1514 f"but is {generation_config.num_return_sequences}."
1515 )
1517 # 11. run greedy search
-> 1518 return self.greedy_search(
1519 input_ids,
1520 logits_processor=logits_processor,
1521 stopping_criteria=stopping_criteria,
1522 pad_token_id=generation_config.pad_token_id,
1523 eos_token_id=generation_config.eos_token_id,
1524 output_scores=generation_config.output_scores,
1525 return_dict_in_generate=generation_config.return_dict_in_generate,
...
291 )
293 x = attn_output.view(batch_size, self.num_heads, q_length, self.head_dim)

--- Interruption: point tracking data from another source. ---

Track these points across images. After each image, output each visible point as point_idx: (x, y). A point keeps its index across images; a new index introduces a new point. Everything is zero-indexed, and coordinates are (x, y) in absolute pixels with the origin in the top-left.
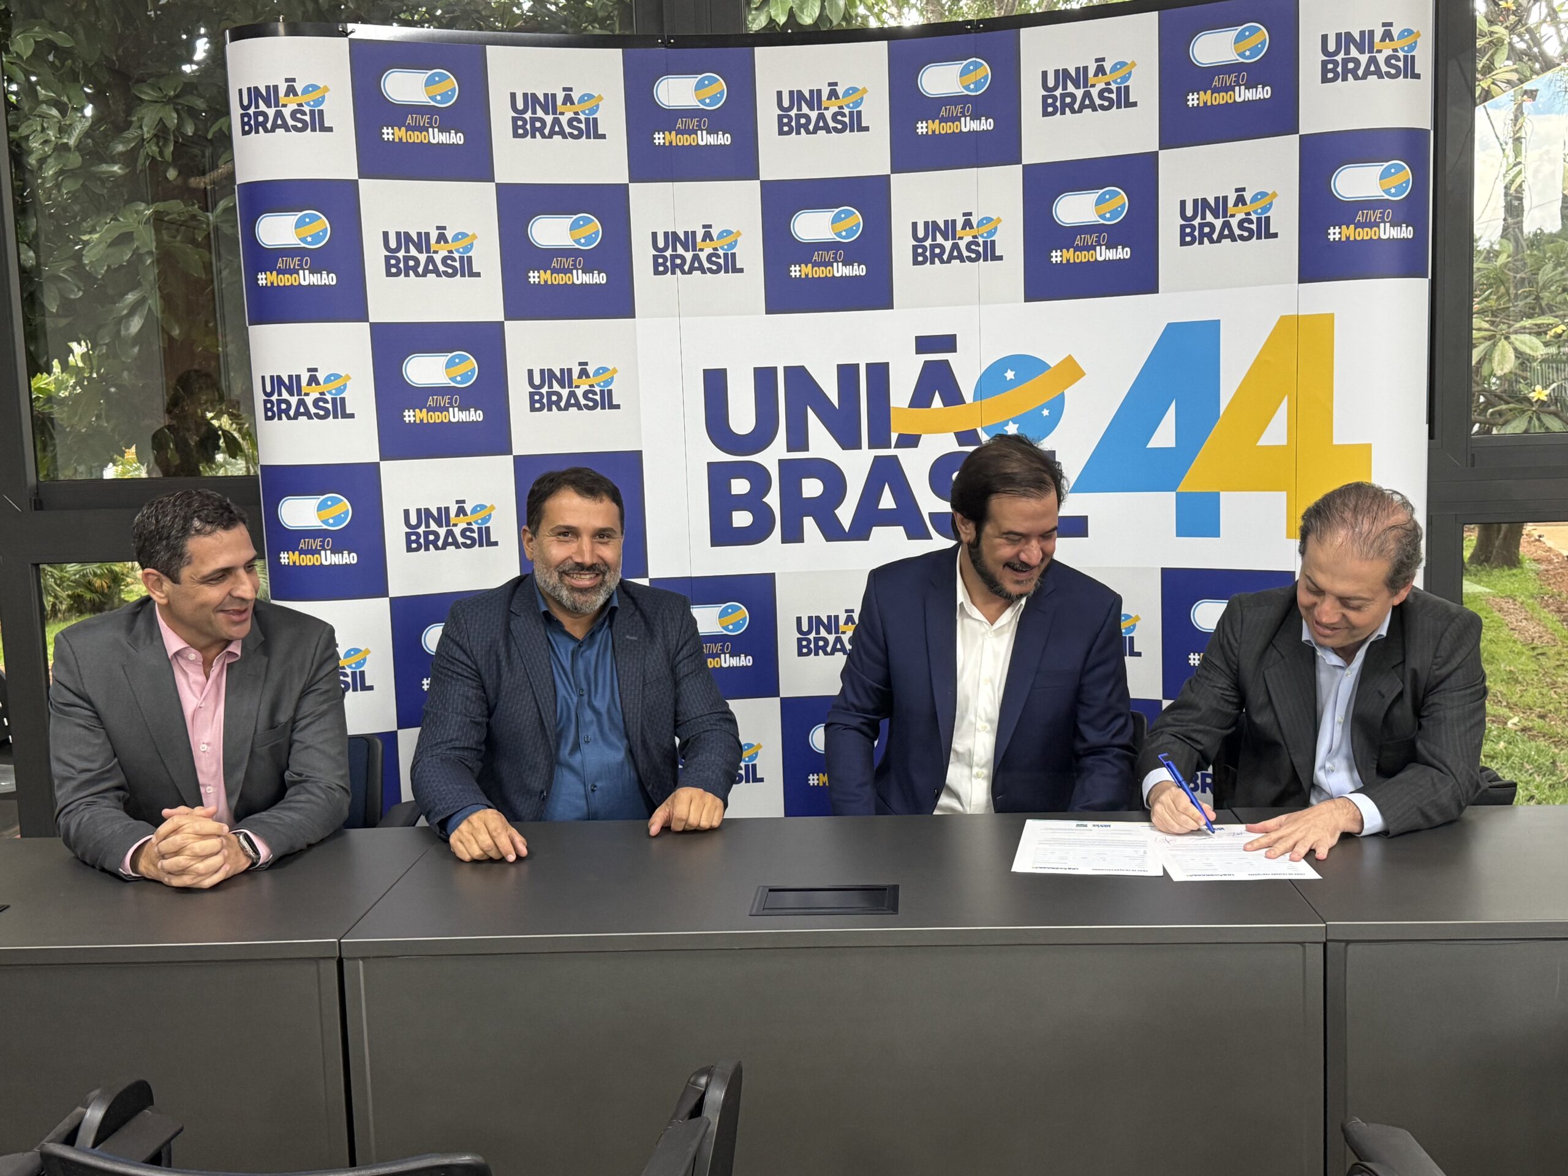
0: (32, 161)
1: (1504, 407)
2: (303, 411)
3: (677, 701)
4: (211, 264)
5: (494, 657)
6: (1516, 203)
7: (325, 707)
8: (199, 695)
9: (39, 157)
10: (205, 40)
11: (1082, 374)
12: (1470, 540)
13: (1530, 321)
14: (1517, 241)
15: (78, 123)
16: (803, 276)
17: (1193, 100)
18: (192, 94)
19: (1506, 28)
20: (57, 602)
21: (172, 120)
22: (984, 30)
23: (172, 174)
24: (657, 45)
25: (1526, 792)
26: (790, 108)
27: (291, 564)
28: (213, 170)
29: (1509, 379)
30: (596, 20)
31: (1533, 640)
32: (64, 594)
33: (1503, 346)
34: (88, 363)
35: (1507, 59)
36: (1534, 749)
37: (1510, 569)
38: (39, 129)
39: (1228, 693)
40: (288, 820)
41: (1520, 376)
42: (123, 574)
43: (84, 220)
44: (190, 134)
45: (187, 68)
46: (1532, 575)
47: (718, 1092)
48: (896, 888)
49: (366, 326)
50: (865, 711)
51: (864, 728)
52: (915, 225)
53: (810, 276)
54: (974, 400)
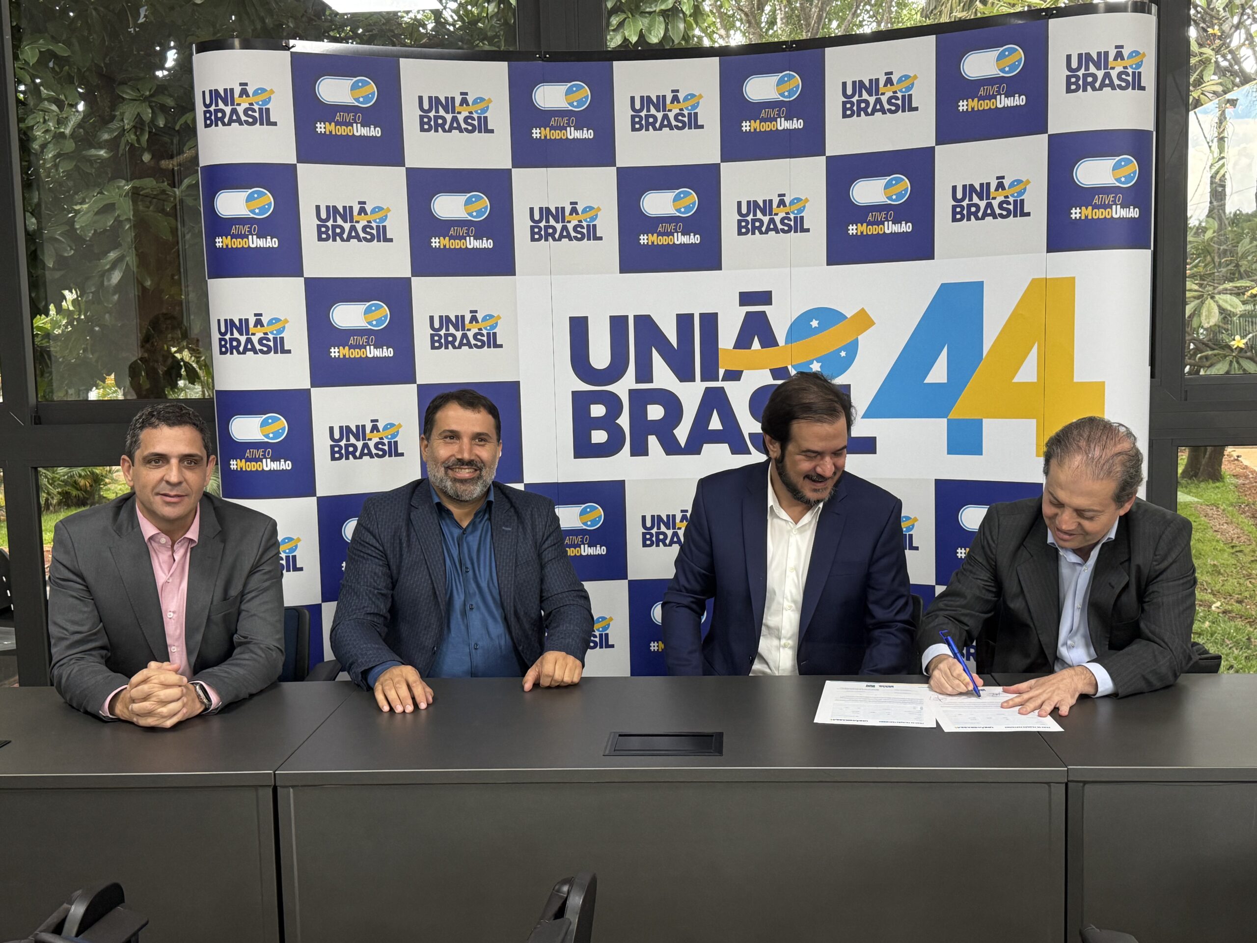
0: (36, 146)
1: (1210, 353)
2: (250, 347)
3: (542, 581)
4: (177, 229)
5: (397, 541)
6: (1220, 189)
7: (267, 584)
8: (167, 572)
9: (41, 143)
10: (174, 51)
11: (872, 323)
12: (1183, 459)
13: (1231, 284)
14: (1220, 220)
15: (72, 117)
16: (650, 243)
17: (963, 106)
18: (164, 94)
19: (1213, 49)
20: (49, 497)
21: (148, 114)
22: (797, 49)
23: (146, 157)
24: (536, 59)
25: (1226, 663)
26: (641, 110)
27: (239, 469)
28: (180, 154)
29: (1214, 331)
30: (484, 38)
31: (1232, 540)
32: (55, 491)
33: (1210, 304)
34: (77, 307)
35: (1214, 74)
36: (1233, 628)
37: (1214, 482)
38: (41, 120)
39: (988, 584)
40: (235, 674)
41: (1222, 328)
42: (102, 476)
43: (76, 193)
44: (162, 126)
45: (160, 74)
46: (1232, 487)
47: (577, 898)
48: (721, 735)
49: (301, 280)
50: (695, 592)
51: (694, 606)
52: (739, 204)
53: (655, 243)
54: (786, 343)
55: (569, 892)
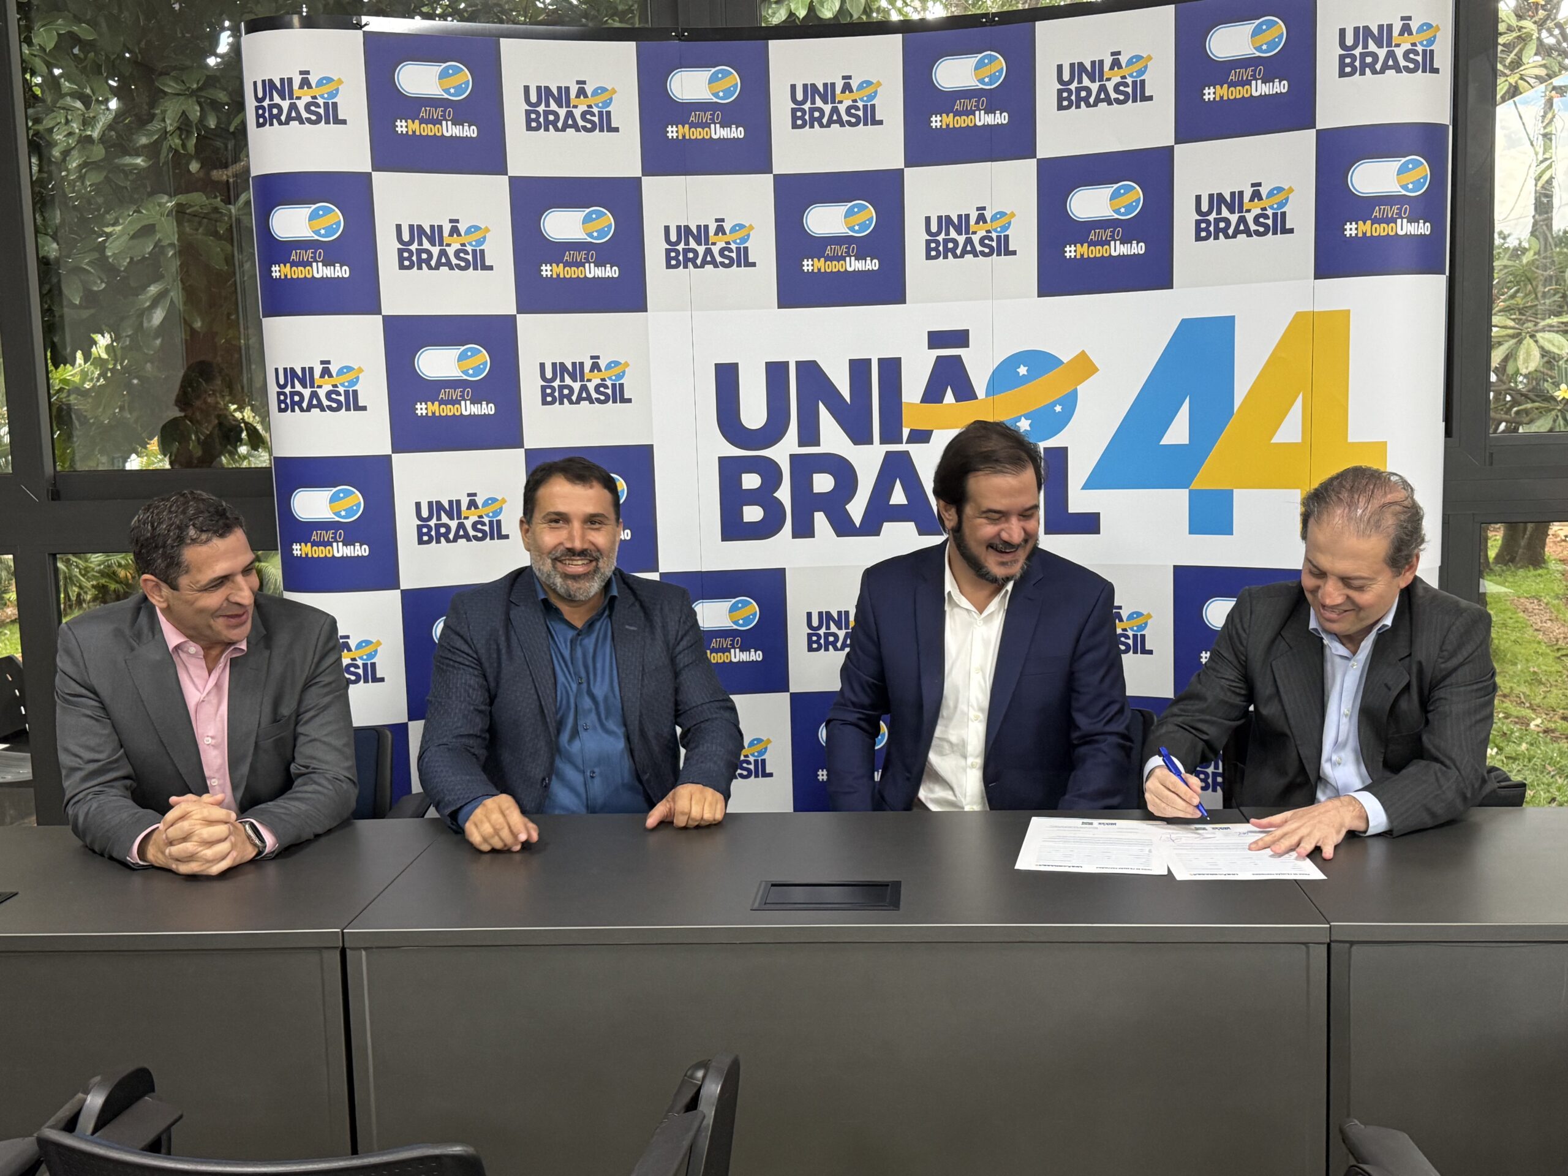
0: (56, 153)
1: (1529, 406)
2: (316, 403)
3: (677, 691)
4: (233, 256)
5: (494, 647)
6: (1545, 200)
7: (327, 699)
8: (201, 689)
9: (63, 149)
10: (228, 33)
11: (1095, 370)
12: (1495, 540)
13: (1557, 319)
14: (1546, 239)
15: (101, 116)
16: (816, 271)
17: (1209, 94)
18: (215, 86)
19: (1535, 23)
20: (82, 592)
21: (195, 112)
22: (999, 23)
23: (194, 167)
24: (671, 38)
25: (1547, 794)
26: (804, 102)
27: (304, 556)
28: (233, 164)
29: (1535, 378)
30: (615, 13)
31: (1557, 641)
32: (88, 584)
33: (1529, 344)
34: (112, 354)
35: (1536, 54)
36: (1556, 751)
37: (1535, 569)
38: (63, 121)
39: (1235, 684)
40: (294, 810)
41: (1547, 375)
43: (107, 212)
44: (213, 127)
45: (212, 61)
46: (1559, 576)
47: (713, 1086)
48: (897, 885)
49: (378, 319)
50: (863, 707)
51: (863, 724)
52: (928, 219)
53: (823, 270)
54: (986, 396)
55: (704, 1077)
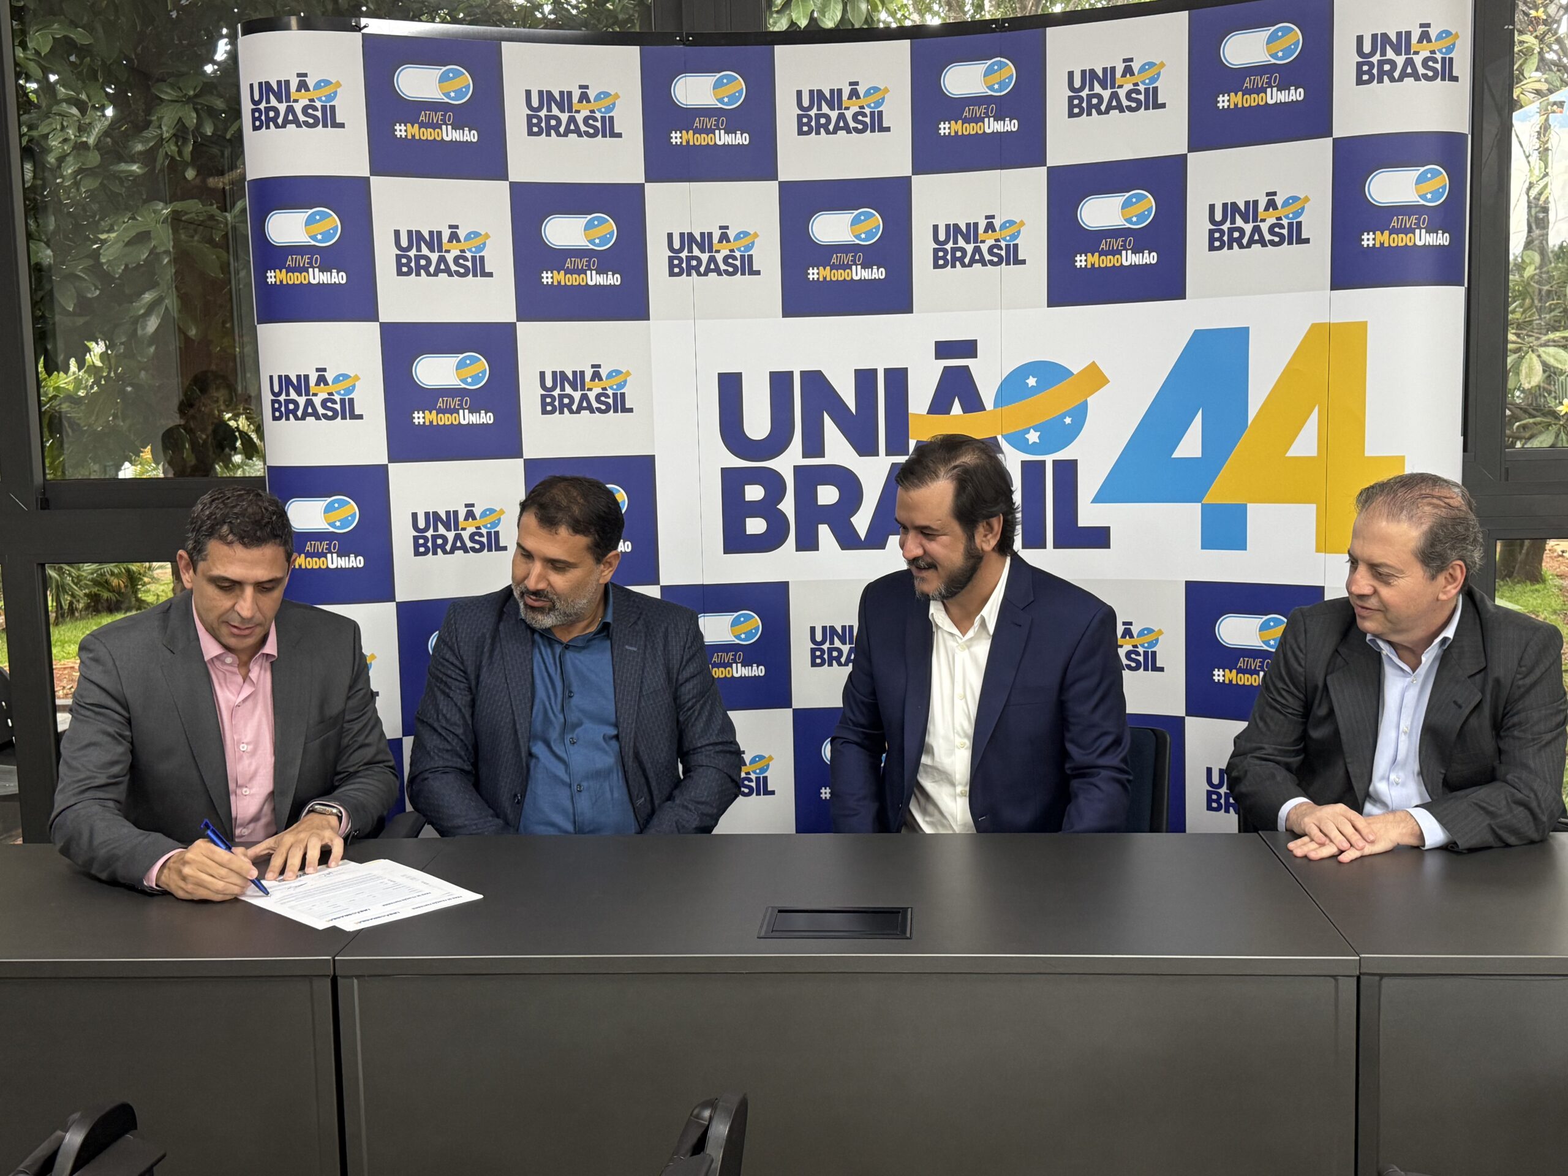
0: (51, 159)
1: (1531, 421)
2: (310, 411)
4: (229, 264)
6: (1541, 215)
9: (58, 155)
10: (226, 40)
11: (1106, 381)
13: (1558, 334)
14: (1543, 252)
15: (97, 123)
16: (821, 279)
17: (1223, 101)
18: (212, 93)
19: (1536, 37)
20: (74, 601)
21: (192, 119)
22: (1009, 29)
23: (190, 174)
24: (675, 43)
26: (810, 108)
29: (1534, 394)
30: (614, 22)
32: (81, 593)
33: (1531, 359)
34: (106, 363)
35: (1537, 70)
37: (1533, 584)
38: (59, 127)
41: (1544, 389)
42: (140, 574)
43: (102, 219)
44: (209, 134)
45: (209, 69)
46: (1556, 591)
47: (722, 1126)
48: (903, 912)
49: (375, 327)
52: (936, 228)
53: (828, 279)
54: (994, 407)
55: (711, 1118)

294 x = x.permute(0, 2, 1, 3)
RuntimeError: Expected query, key, and value to have the same dtype, but got query.dtype: float key.dtype: float and value.dtype: c10::Half instead.
Expected behavior
It is expected that the falcon-40b model is able to generate also with int8, otherwise we cannot perform inference even on a 80GB A-100. Also, other models have no problem with inference in 8bit.